Where do plastic bottles come from?

The majority of plastic drink bottles that you use every day are made of polyethylene terephthalate or PET. The PET material undergoes a four-step process to become the bottle you know:

1) The preform

A preform looks like a test tube, but it is actually a miniature bottle. The neck is the only part in its final form. The preform is made by heating plastic pellets to 270°C (recycled pellets can be used). These pellets will be mixed to create a homogenous paste that will be injected into a mold to become the preform.

2) Reheating

The preform regains its plasticity when reheated to about 100°C by infrared lamps. The intensity and distribution of the heat is very important to set the material and create a finished product with excellent visual and mechanical properties.

3) Stretching and blow molding

The preform is inserted into the final mold.
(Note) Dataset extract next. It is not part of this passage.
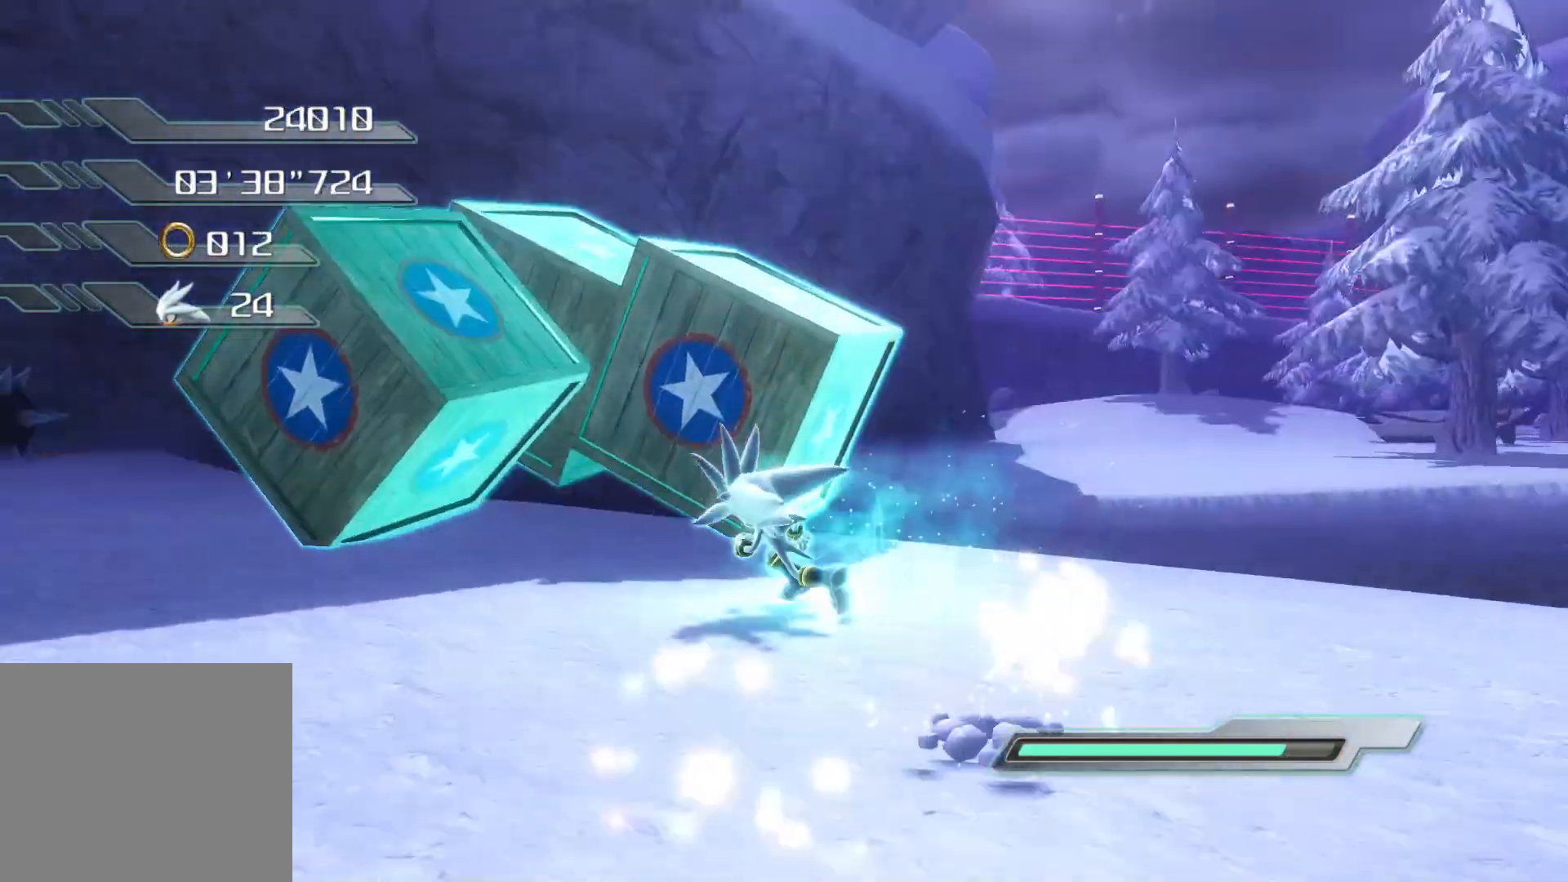
{"buttons": ["R2"], "left_stick": "left", "right_stick": "left", "events": []}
It is stretched and blow molded under high pressure to create the bottle’s final shape:

  • A stretching rod elongates the preform while blowing air into it to inflate the preform like a balloon,
  • Compressed air presses the material against the mold walls to give the bottle its volume and final shape,
  • A degassing process allows the bottle to retain its shape when it returns to atmospheric pressure.

4) Product packaging

The bottle is filled, capped, labeled, grouped in packs, and placed on a pallet so that it can be shipped to stores and stocked on shelves.

Except for preform manufacturing, all of these steps occur on the same production line.